On the first evening Wolfhart Pannenberg of the University of Munich spoke on "Future and Unity," and in a remarkably wide-ranging paper explored the relation of God to the future, the interaction of the divine and the human, the problems of the individual and society, the significance of resurrection and the role of religion in society, and the meaning of the eschatological future as the future of God's kingdom in his eternal life and power. Throughout, Pannenberg discussed issues in the light of the thought of Teilhard and Whitehead. Donald Gray responded from a Teilhardian view, and Daniel Day Williams from a process perspective.
On the second evening Jürgen Moltmann of the University of Tübingen spoke on "Hope and the Biomedical Future of Man". "For the first time," he said, "human life in fact has become a moral task," and he called for a new assessment of illness, aging and dying. He concluded that because biomedical progress elicits hopes, yet does not guarantee happiness, it must be guided by a humane ethics. Christopher Mooney responded from a Teilhardian perspective and Schubert Ogden of the University of Chicago from the Process approach.
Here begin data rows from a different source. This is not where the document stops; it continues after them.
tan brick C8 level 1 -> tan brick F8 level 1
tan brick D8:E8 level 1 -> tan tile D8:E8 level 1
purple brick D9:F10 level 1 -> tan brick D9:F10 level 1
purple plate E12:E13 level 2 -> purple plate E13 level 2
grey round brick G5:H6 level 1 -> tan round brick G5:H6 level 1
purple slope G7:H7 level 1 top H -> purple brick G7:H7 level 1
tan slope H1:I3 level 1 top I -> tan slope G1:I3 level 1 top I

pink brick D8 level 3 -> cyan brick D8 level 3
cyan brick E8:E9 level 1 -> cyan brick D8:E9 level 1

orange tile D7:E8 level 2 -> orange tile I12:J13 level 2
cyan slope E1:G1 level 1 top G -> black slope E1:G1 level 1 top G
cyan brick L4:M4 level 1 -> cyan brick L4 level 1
The final evening lecture was given by Johannes Metz of the State University of Münster,and was entitled "The Future ex Memoria Passionais," in which he contended that the future of our technological civilization is primarily a political and social problem and proposed the memory of suffering as a source for political and social action. The Christian memory of the crucifixion prevents us from ever becoming reconciled to the so-called "facts" and "tendencies" of our society. This memory should become "the ferment for that new political life we are now seeking on behalf of our human future." Joseph Sittler of the University of Chicago and Lewis Ford of the Pennsylvania State University responded.
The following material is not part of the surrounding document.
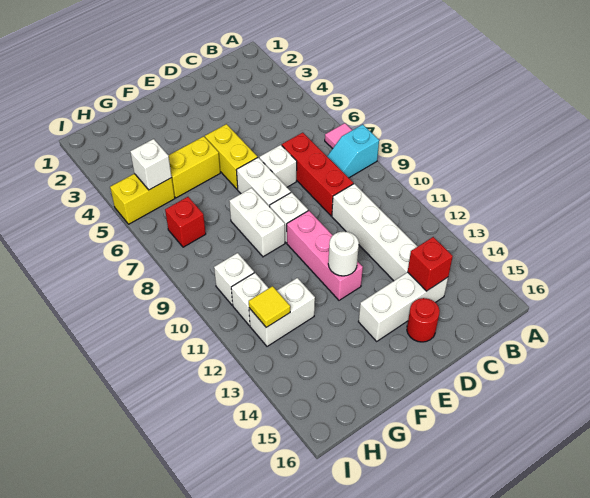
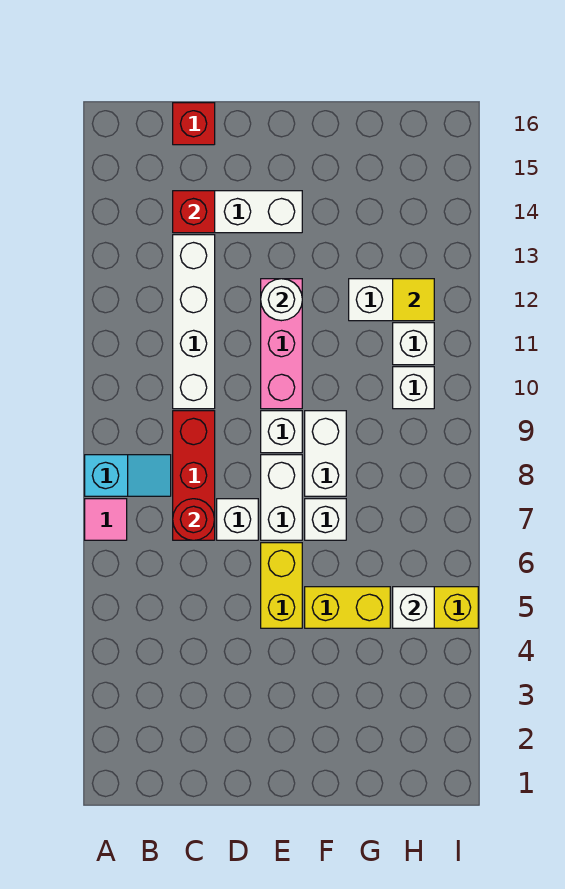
red round brick D15 level 1 -> red round brick C7 level 2
none -> white brick F7 level 1
red brick H7 level 1 -> red brick C16 level 1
The complete papers of the conference may be read in the book Hope and the Future of Man, edited by Ewert Cousins and published by the Fortress Press in 1972. A modest royalty check that arrives every year attests to its continuing influence.
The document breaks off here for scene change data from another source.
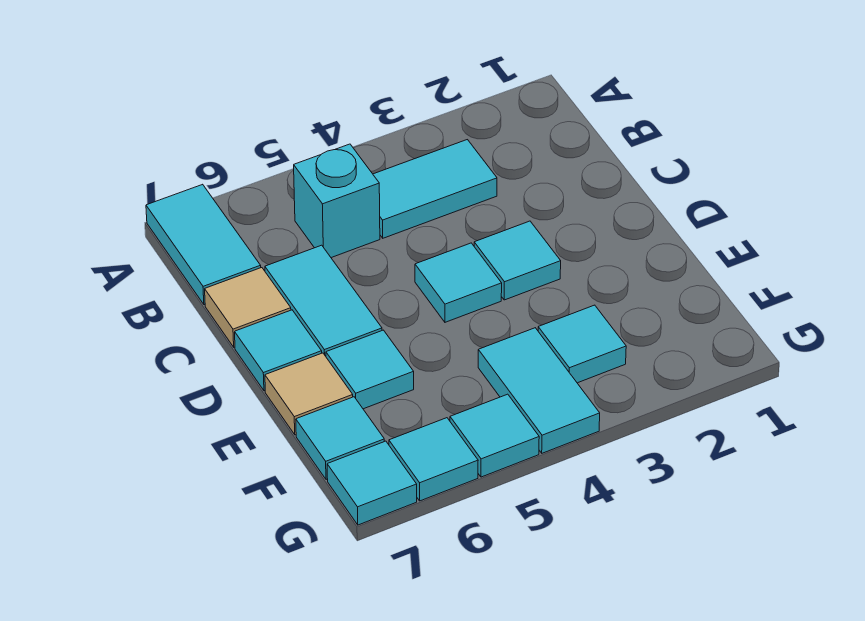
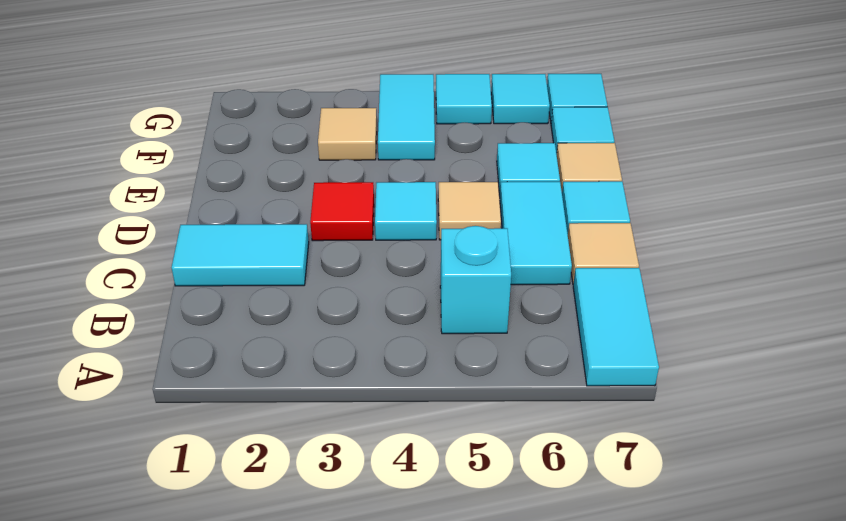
cyan tile B3:B4 level 1 -> cyan tile C1:C2 level 1
cyan tile D3 level 1 -> red tile D3 level 1
none -> tan tile D5 level 1
cyan tile F3 level 1 -> tan tile F3 level 1

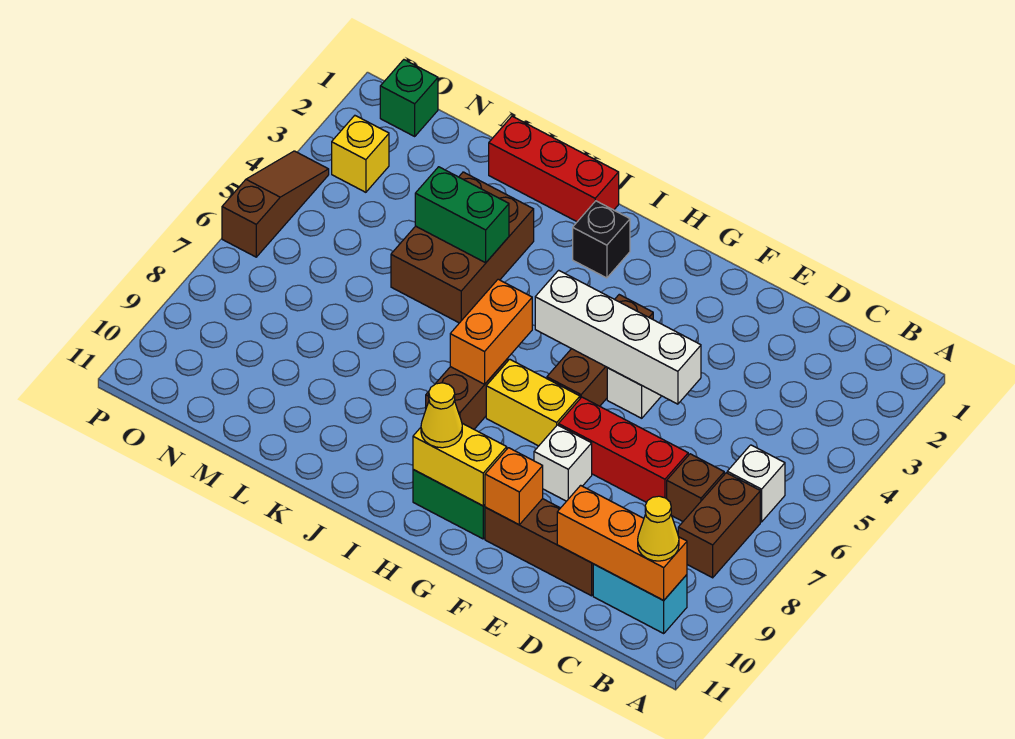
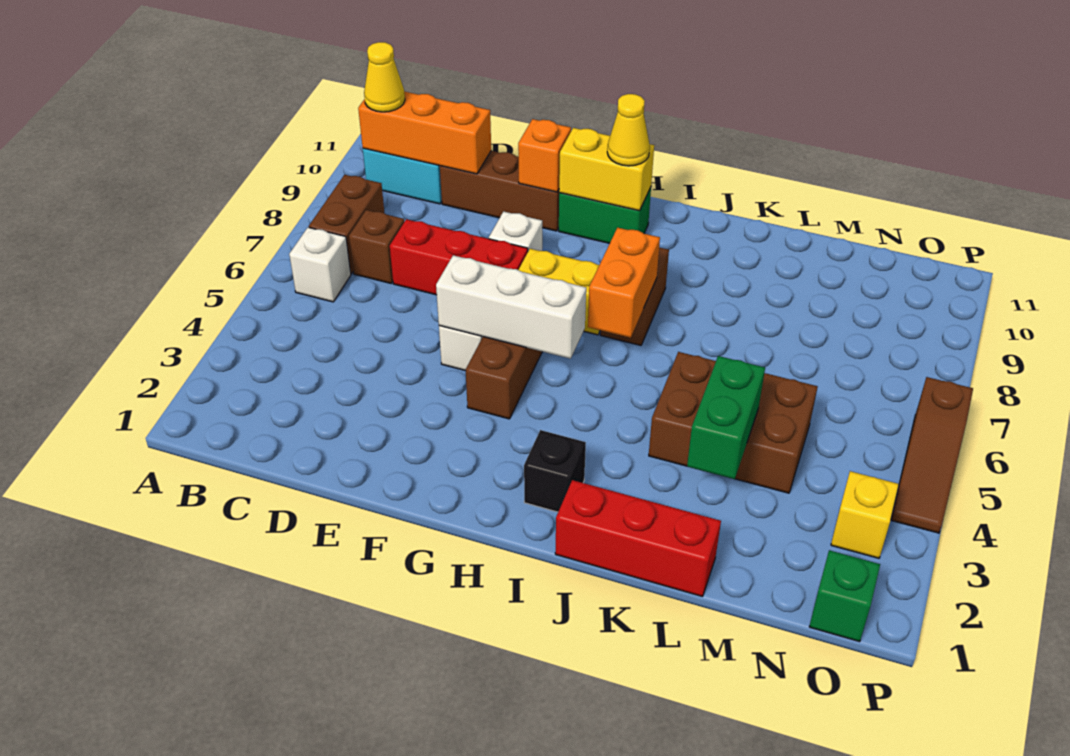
white brick E5:H5 level 2 -> white brick F5:H5 level 2
brown brick K3:L5 level 1 -> brown brick K4:M5 level 1
green brick K4:L4 level 2 -> green brick L3:L4 level 2

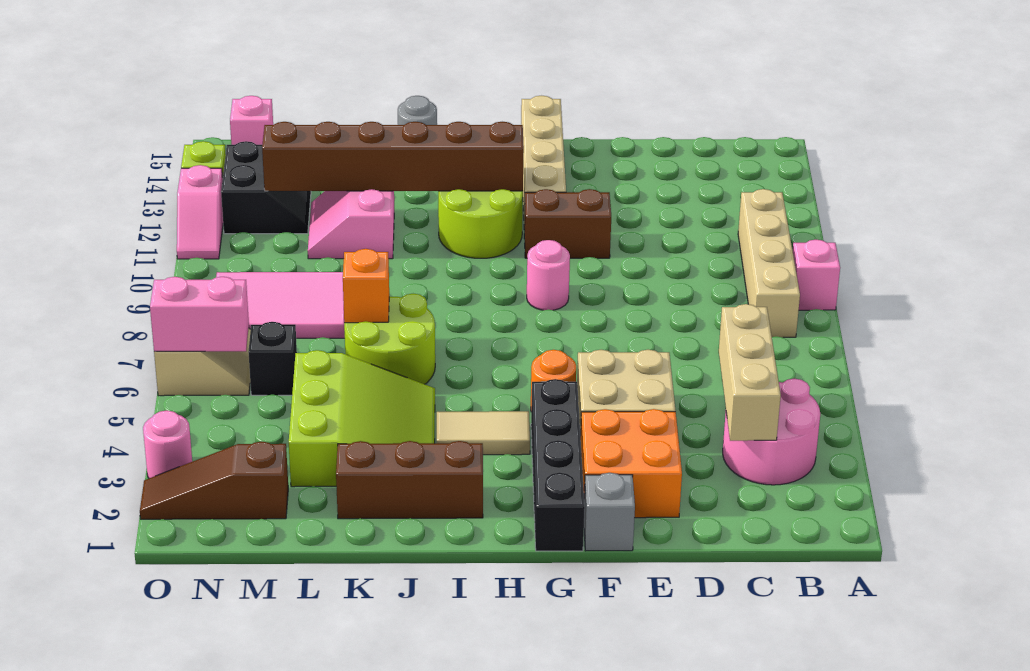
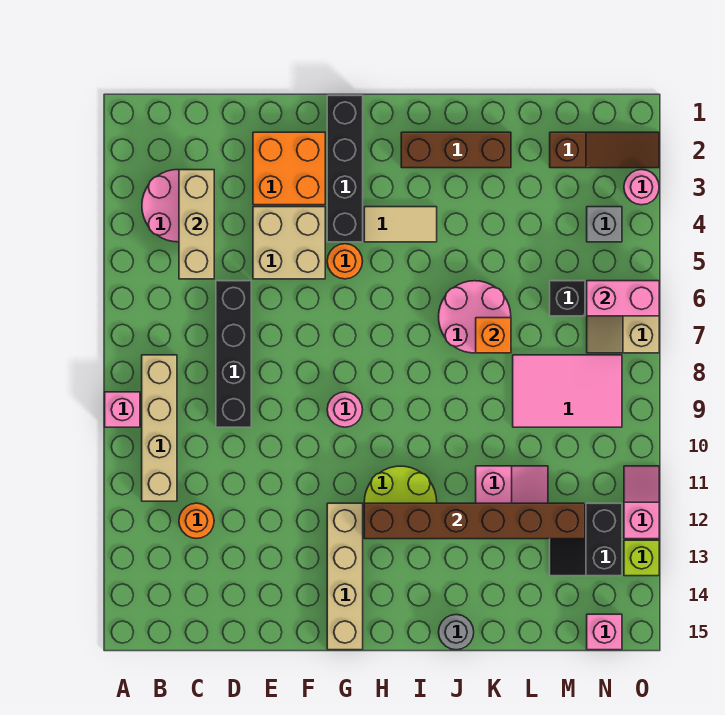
none -> orange round brick C12 level 1
none -> black brick D6:D9 level 1
grey brick F1 level 1 -> grey brick N4 level 1
brown brick F11:G11 level 1 -> none
lime slope J3:L5 level 1 top L -> none
lime round brick J6:K7 level 1 -> pink round brick J6:K7 level 1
Ewert Cousins reported that "Evaluation of the conference has been positive both from the audience and the participants. Many claimed that important communication had occurred and that a significant exchange had taken place between European and American theologians. The conference involved a fruitful combination of communication, tension, opposition and technical clarification."
Successful as the conference was, it had been conceived as only the first of a two-stage project. The second stage would bring the same group of theologians together with future planners: technologists, scientists, sociologists and political scientists, sociologists and political scientists. A budget of $25,000.00 was projected. This amount, far larger than that spent on the Hope Conference, was deemed necessary because an auditorium would be a more appropriate setting than a church and would have to be rented at a substantial fee. Also, speakers in the field of future planning were accustomed to larger fees than theologians! This second conference never materialized.
In November of that year Minna reported more cheerfully on the Association's financial position: for the first time there were more than 500 members, brought about no doubt by the interest engendered by the successful Hope Conference.